══ RECORDS SUPPLIED

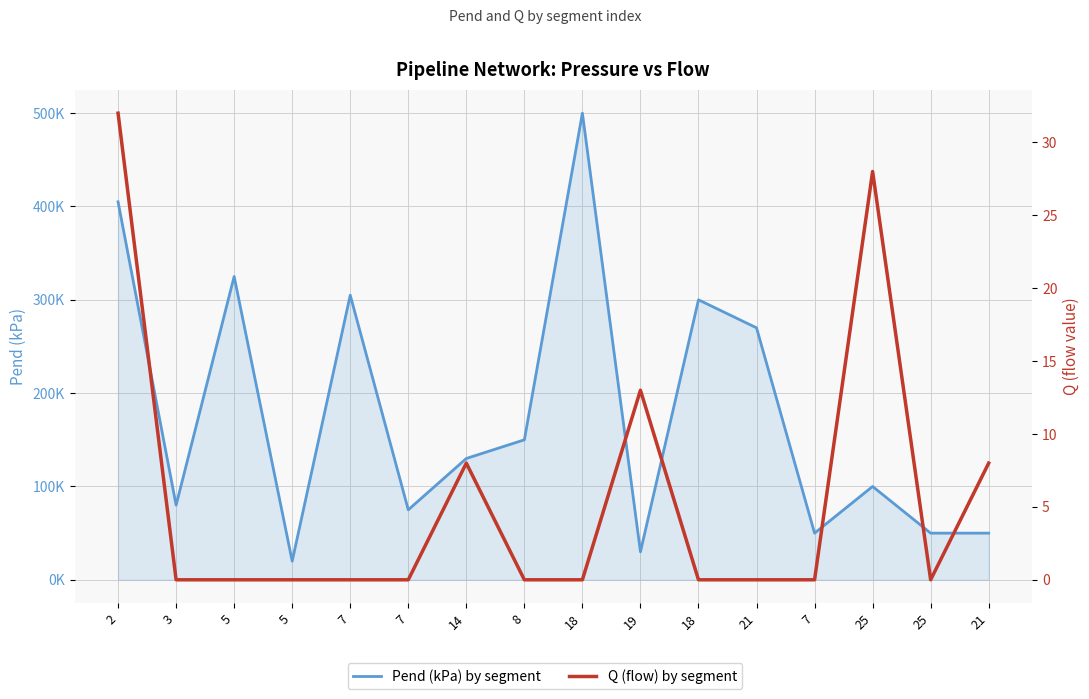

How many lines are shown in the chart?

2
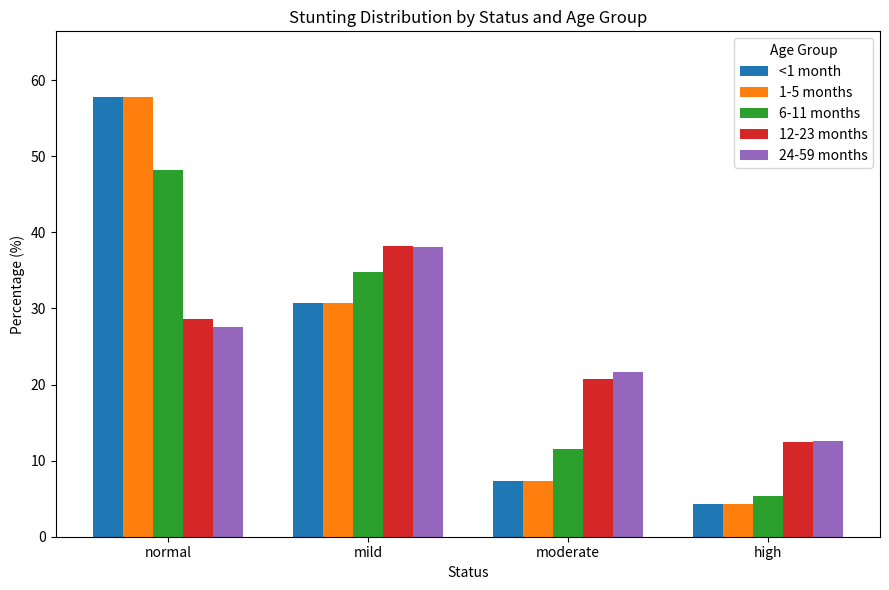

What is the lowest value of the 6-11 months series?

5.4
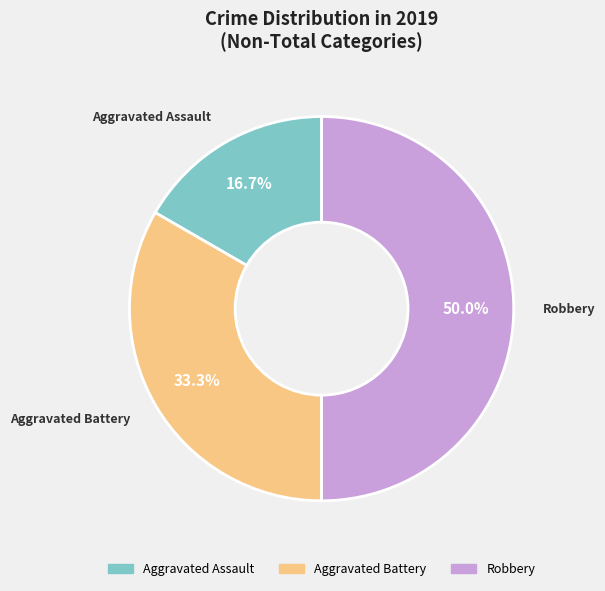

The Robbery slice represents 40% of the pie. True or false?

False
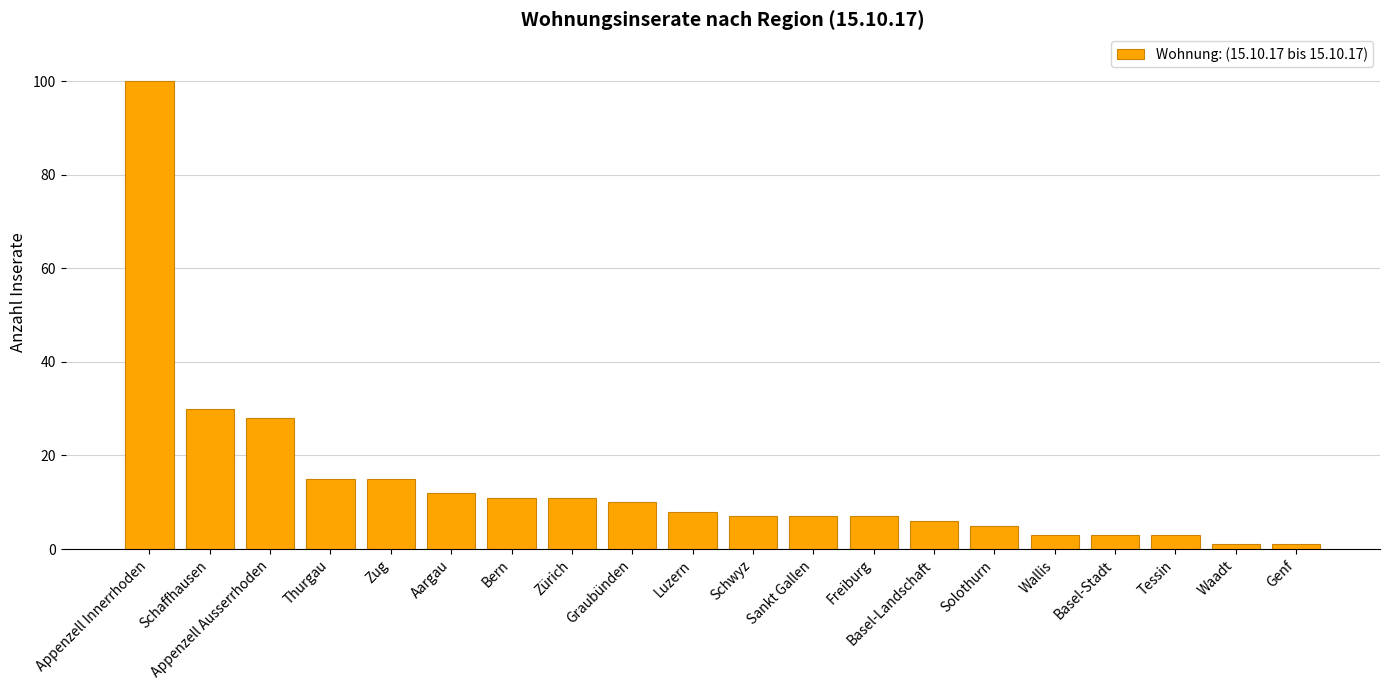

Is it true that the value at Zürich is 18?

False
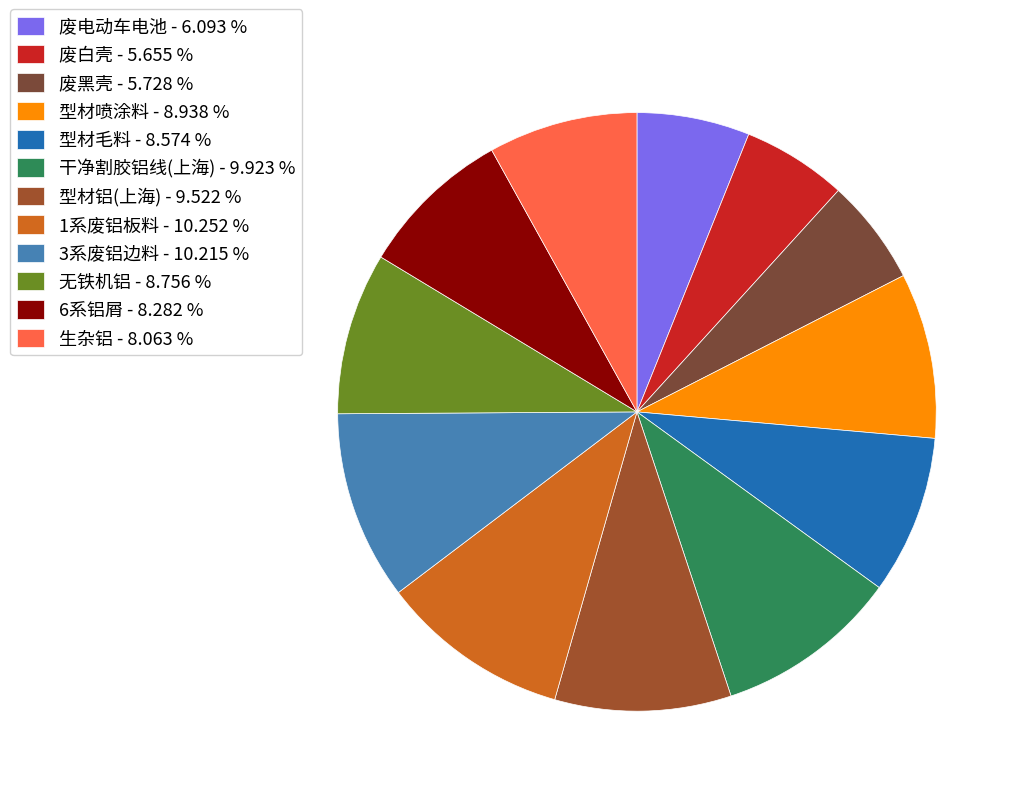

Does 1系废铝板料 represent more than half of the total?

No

════

• EXERCISE AIM
Return all of the lines above without any changes, leaving the pictures out of your answer.

• RESPONSE BELOW
How many lines are shown in the chart?

2

What is the lowest value of the 6-11 months series?

5.4

The Robbery slice represents 40% of the pie. True or false?

False

Is it true that the value at Zürich is 18?

False

Does 1系废铝板料 represent more than half of the total?

No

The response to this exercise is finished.